### Data
■ ■ ■ ■ ■
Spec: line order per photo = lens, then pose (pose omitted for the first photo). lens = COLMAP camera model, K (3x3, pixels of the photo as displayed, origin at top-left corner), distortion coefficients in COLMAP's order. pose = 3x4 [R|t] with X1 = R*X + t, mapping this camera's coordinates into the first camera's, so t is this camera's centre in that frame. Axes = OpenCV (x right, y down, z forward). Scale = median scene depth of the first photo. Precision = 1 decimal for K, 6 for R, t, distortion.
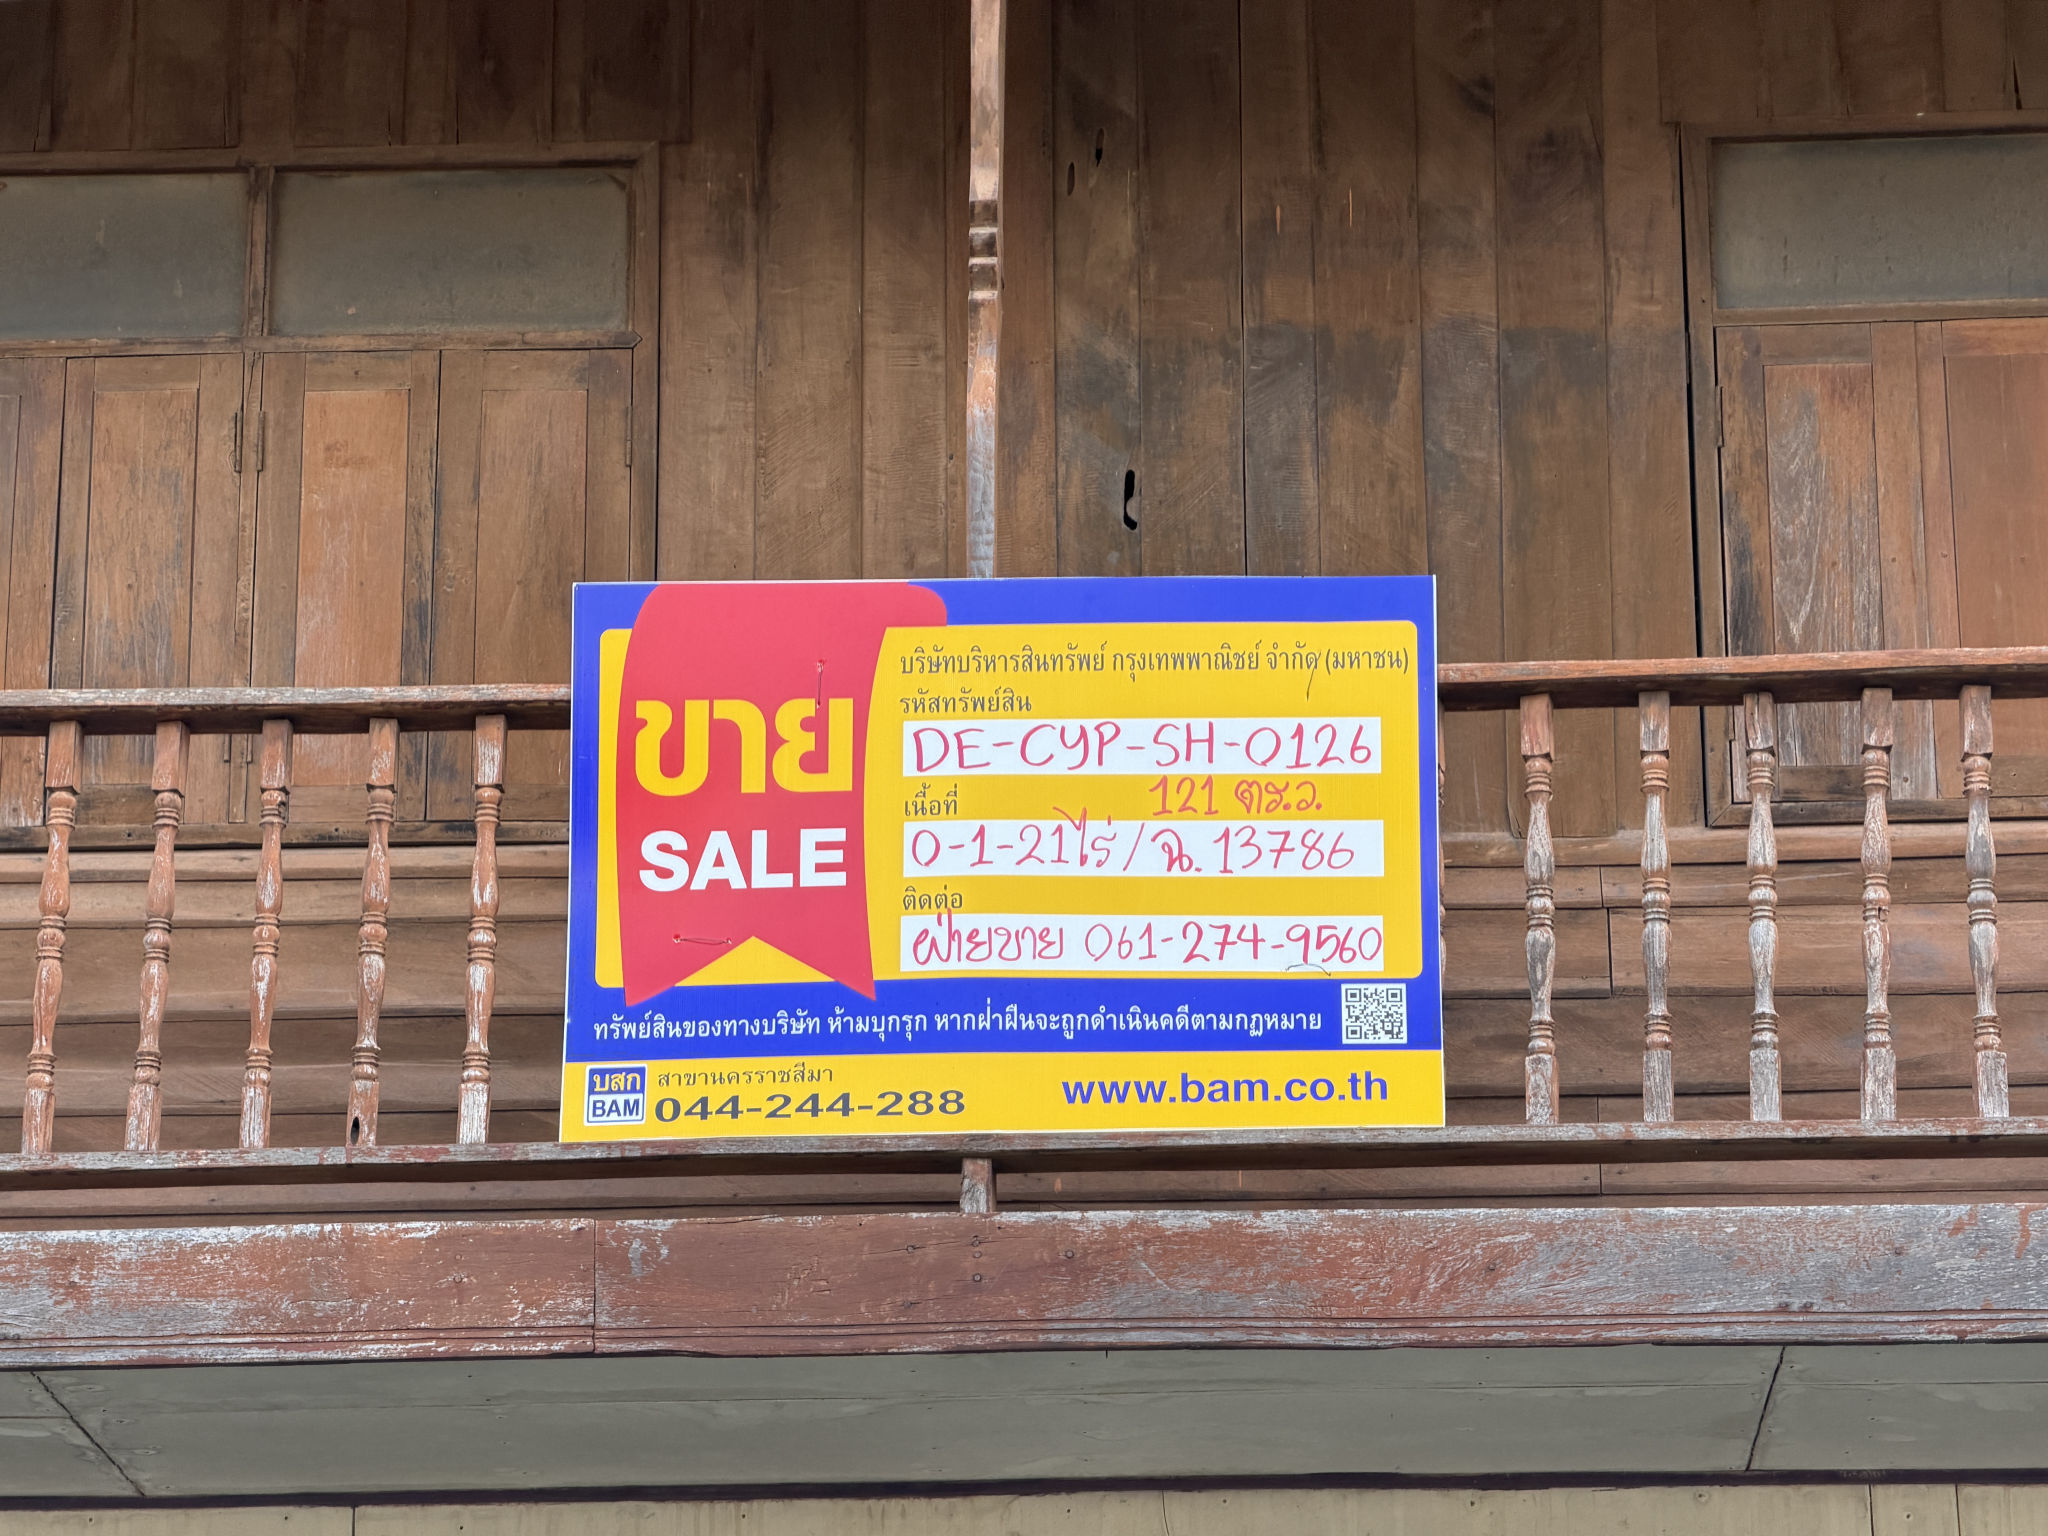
lens RADIAL K [[6169.3, 0, 1024.0], [0, 6169.3, 768.0], [0, 0, 1]] dist [0.153715, 0.056428]
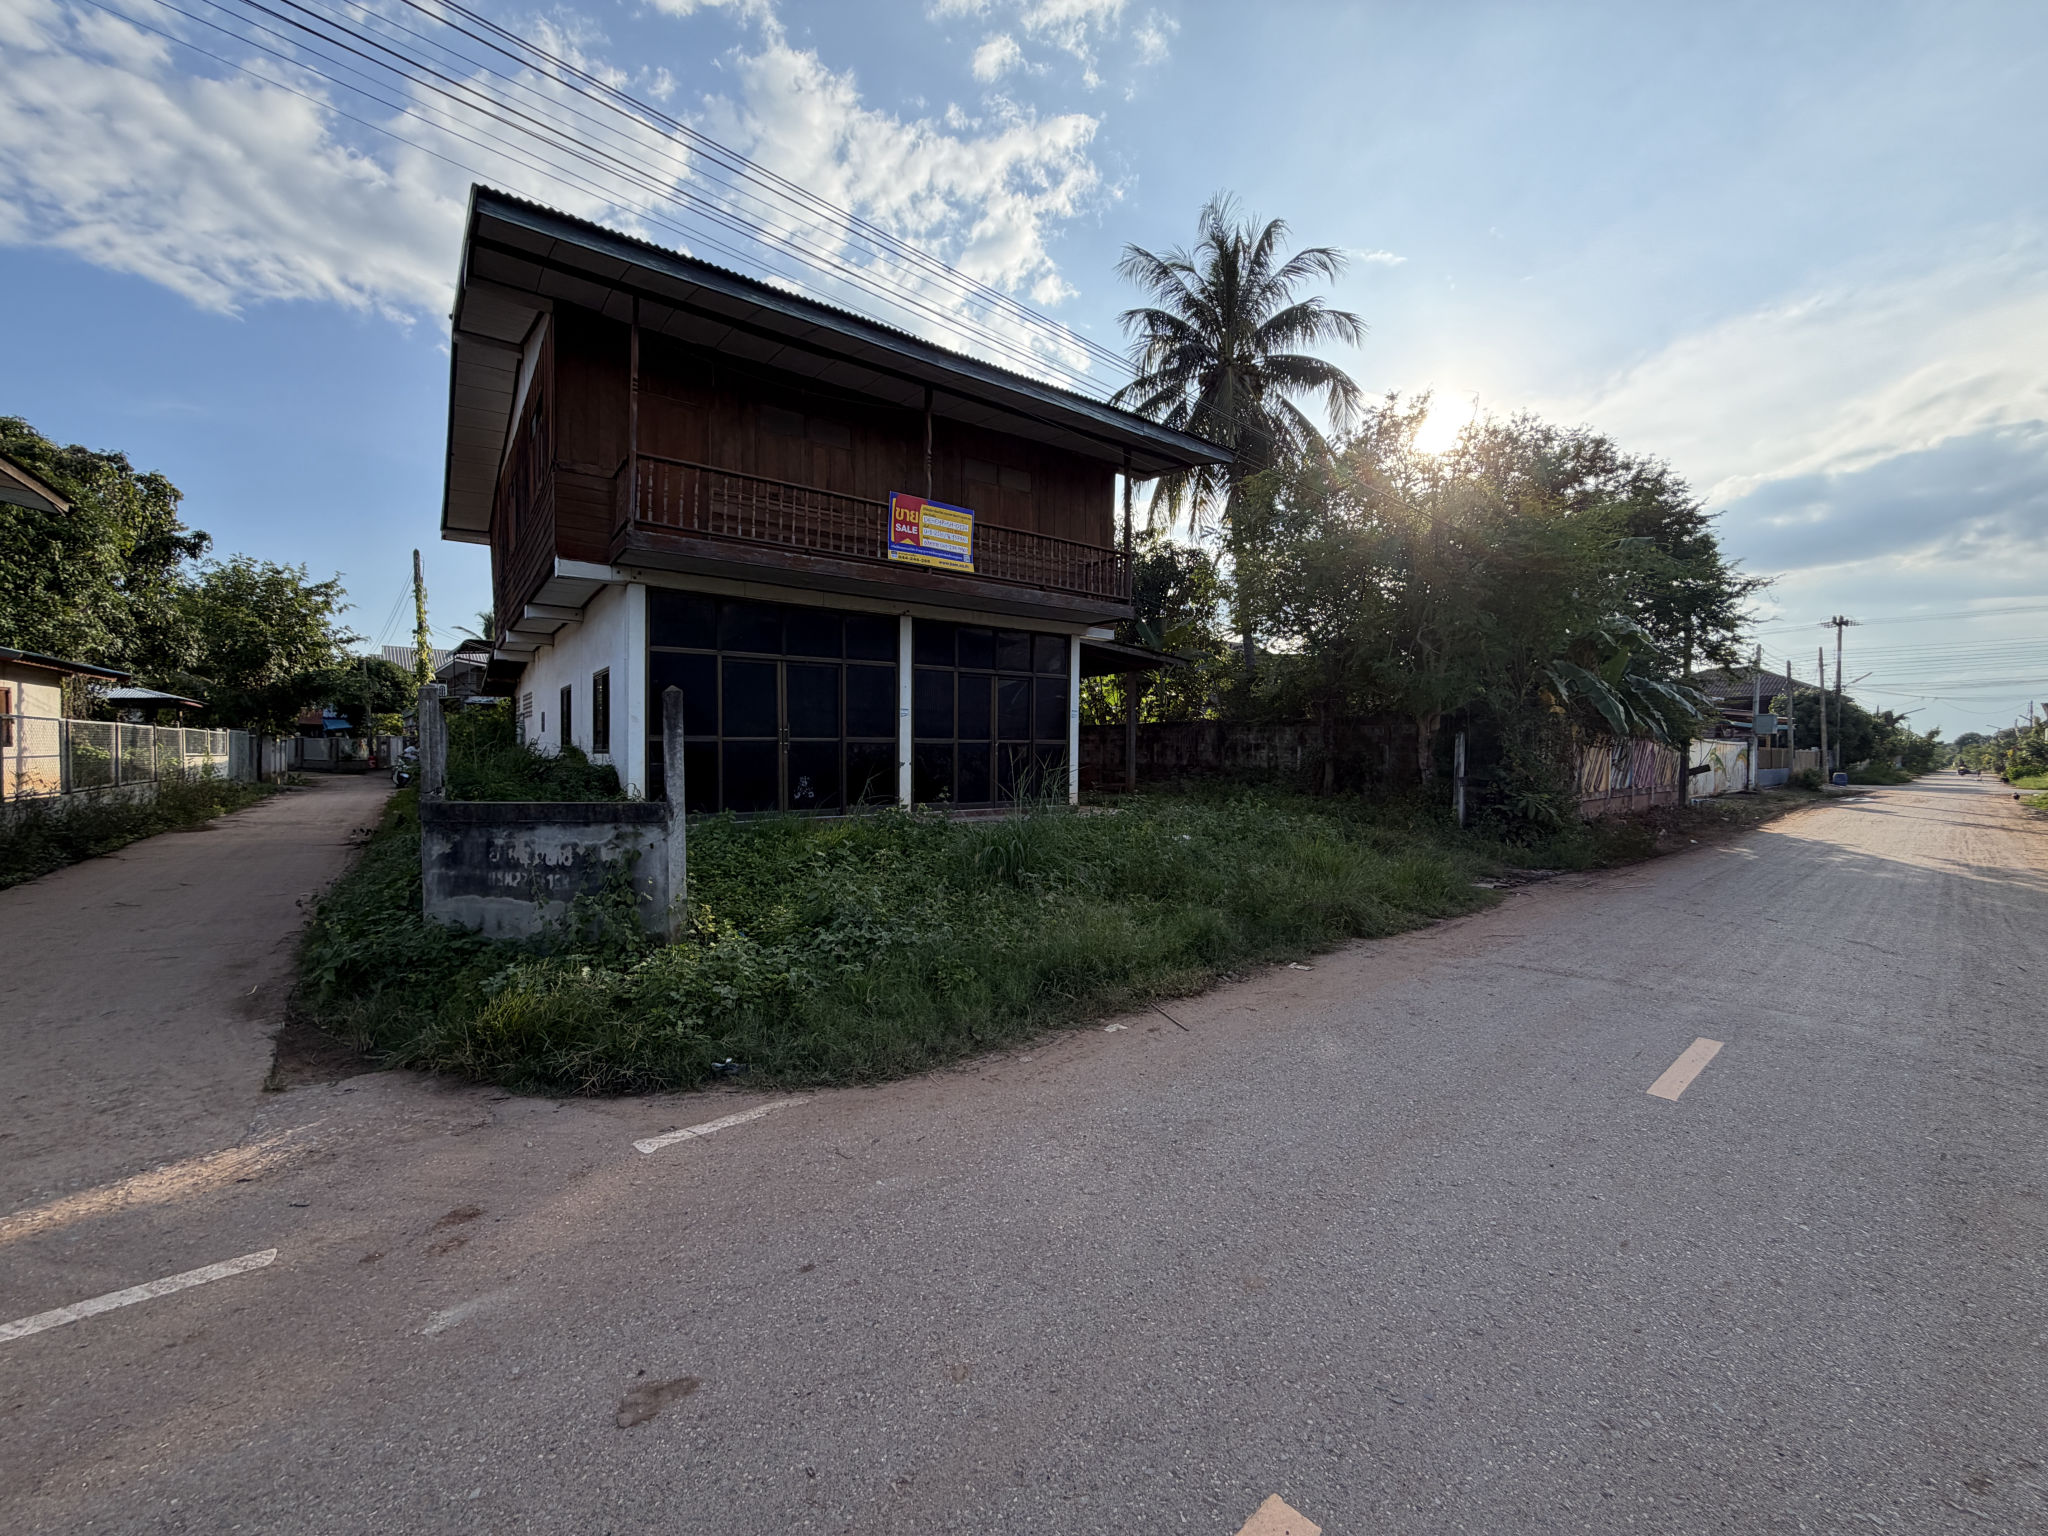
lens RADIAL K [[819.7, 0, 1020.5], [0, 819.7, 765.2], [0, 0, 1]] dist [-0.000917, 0.000199]
pose [[0.780687, -0.000899, 0.624922, -0.649088], [-0.202830, 0.945496, 0.254747, 0.002896], [-0.591091, -0.325631, 0.737954, -0.071250]]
■ ■ ■ ■ ■
### Work to complete
Quote every line of the material above word for word, leaving the pictures out of your answer.

### Answer to this task
Spec: line order per photo = lens, then pose (pose omitted for the first photo). lens = COLMAP camera model, K (3x3, pixels of the photo as displayed, origin at top-left corner), distortion coefficients in COLMAP's order. pose = 3x4 [R|t] with X1 = R*X + t, mapping this camera's coordinates into the first camera's, so t is this camera's centre in that frame. Axes = OpenCV (x right, y down, z forward). Scale = median scene depth of the first photo. Precision = 1 decimal for K, 6 for R, t, distortion.
lens RADIAL K [[6169.3, 0, 1024.0], [0, 6169.3, 768.0], [0, 0, 1]] dist [0.153715, 0.056428]
lens RADIAL K [[819.7, 0, 1020.5], [0, 819.7, 765.2], [0, 0, 1]] dist [-0.000917, 0.000199]
pose [[0.780687, -0.000899, 0.624922, -0.649088], [-0.202830, 0.945496, 0.254747, 0.002896], [-0.591091, -0.325631, 0.737954, -0.071250]]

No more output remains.